Traditional Culture Encyclopedia - Traditional festivals - Present situation and development of network information retrieval

Present situation and development of network information retrieval

Before 1990, the present situation and development of network information retrieval no one could retrieve information on the internet. It should be said that all network information retrieval tools began with Archie invented by Alan Emtage and others in 1990, although only FTP file retrieval in a simple sense could be realized at that time. With the appearance and development of the World Wide Web, information retrieval tools based on web pages appear and develop rapidly. 1995 The meta-search engine based on the network information retrieval tool itself was invented by Eric Selberg of the University of Washington. With the development of network technology, network information retrieval tools have also been fully developed, so what is the current situation and development trend of these retrieval tools? This article will discuss this.

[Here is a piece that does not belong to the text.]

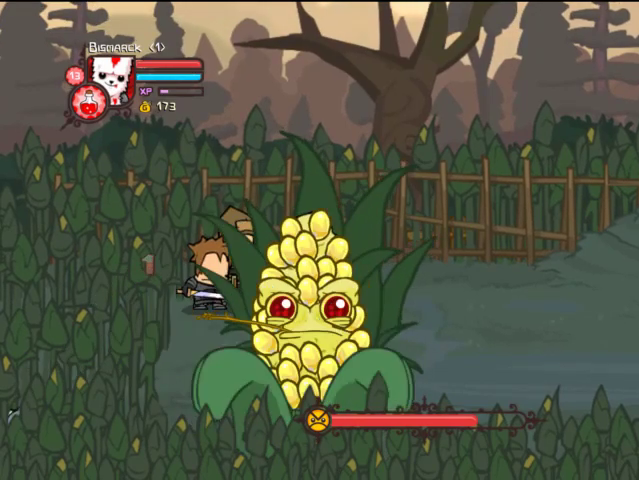
Gameplay with a controller (PlayStation layout); each line is a JSON object with the inputs held at the frame after it. "events" lists button and stick changes between this image and that frame as [ms after this image, input, new state], when the widget could be followed in between. Not read: L3 R3.
{"buttons": ["DPAD_RIGHT"], "left_stick": "center", "right_stick": "center", "events": []}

1. The present situation and development trend of network information retrieval tools

The status of 1. 1. Web pages are the most important part of the Internet and the most important source for people to obtain network information. In order to facilitate people to find the information they need in a large number of complex web pages, this kind of retrieval tools have developed the fastest. Generally speaking, there are two kinds of information retrieval tools based on web pages: network search engine and network classified catalogue. Network search engine is a retrieval tool that searches web pages through automatic web search software such as "Web Spider", and then automatically indexes some or all characters on the web pages to form a target abstract format file and a network-accessible database for people to retrieve network information. Web directories are completely different from search engines. It doesn't put all the pages of every website in the whole network, but the professionals carefully select the homepage of the website and put it in the corresponding category. The information of network directory is much less than that of search engine, and the different classification standards of network directory are somewhat confusing, which brings inconvenience to people. Therefore, although its index quality is relatively high, it uses far fewer people than search engines.

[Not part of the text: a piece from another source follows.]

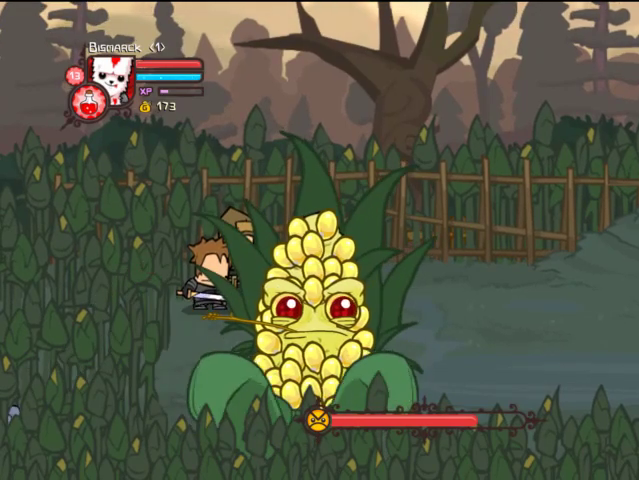
{"buttons": ["DPAD_RIGHT"], "left_stick": "center", "right_stick": "center", "events": [[267, "CROSS", "down"], [467, "CROSS", "up"]]}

However, due to the complexity of network information and the limitations of network retrieval technology, such retrieval tools also have obvious shortcomings. (1) With the rapid increase in the number of web pages, it is no longer possible to effectively classify, index and utilize them manually. Internet users are faced with massive unorganized information and simple keyword search, and the amount of information returned is too large for users to bear. (2) It is difficult to evaluate the usefulness of information. In order to improve their status, some websites repeat a large number of certain keywords in their web pages, which makes them easily selected by some famous search engines, but in fact they may not provide users with any valuable information. (3) With the rapid change of network information, people always expect to pick out the latest information. However, the network information is constantly changing, and it is almost impossible to search in real time. Even the web pages you have just visited may be updated, expired or deleted at any time.

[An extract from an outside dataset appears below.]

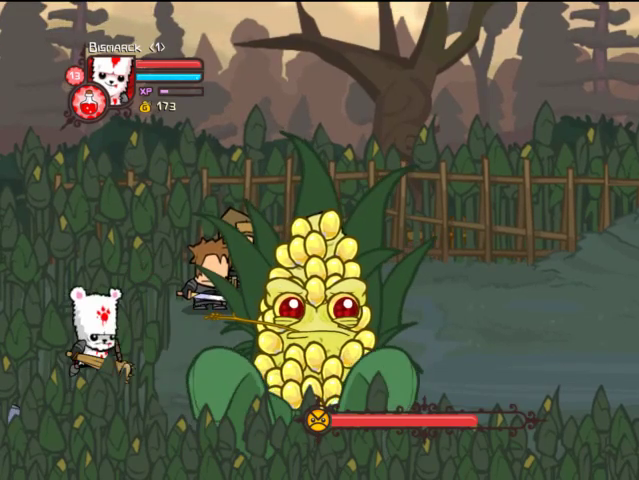
{"buttons": ["TRIANGLE"], "left_stick": "center", "right_stick": "center", "events": [[33, "TRIANGLE", "down"], [67, "DPAD_RIGHT", "up"], [333, "DPAD_RIGHT", "down"], [333, "TRIANGLE", "up"], [367, "TRIANGLE", "down"], [433, "DPAD_RIGHT", "up"]]}
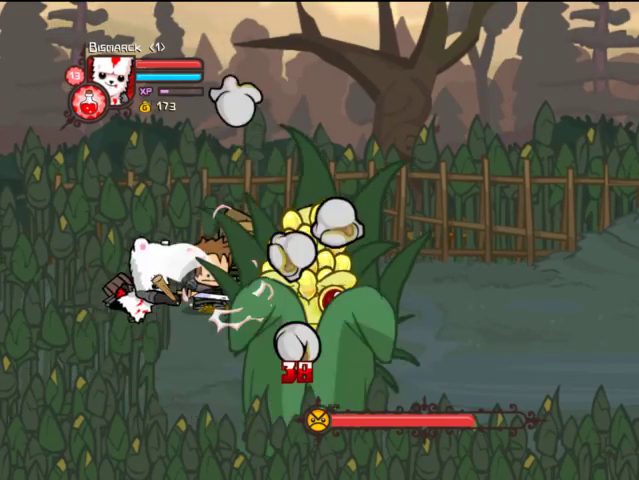
{"buttons": [], "left_stick": "center", "right_stick": "center", "events": [[33, "TRIANGLE", "up"], [67, "SQUARE", "down"], [167, "SQUARE", "up"], [233, "TRIANGLE", "down"], [367, "TRIANGLE", "up"]]}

1.2 development trend. The development of network information retrieval tools is mainly reflected in further improving and perfecting retrieval tools and technologies to improve the quality of retrieval services and change the unsatisfactory aspects of network information retrieval. Mainly reflected in the following aspects:

1.2 1 The cooperation between providers of web search tools is getting closer and closer. In the past, the general network search tool providers only relied on their own databases to provide search services, and the search scope was limited. Now, some famous search engines are buying databases or technical cores from other companies, and some have established cooperative relations with other search engines for the convenience of users. For example, the famous Yahoo now uses Google's search kernel, Netease has also used Google's search kernel technology to enrich its search engine database, and search engines such as Silicon Valley Power, Guangzhou Windows, Sina, Sohu, Chinaren, 2 1cn, 263 and Tom use Baidu's search kernel technology and so on.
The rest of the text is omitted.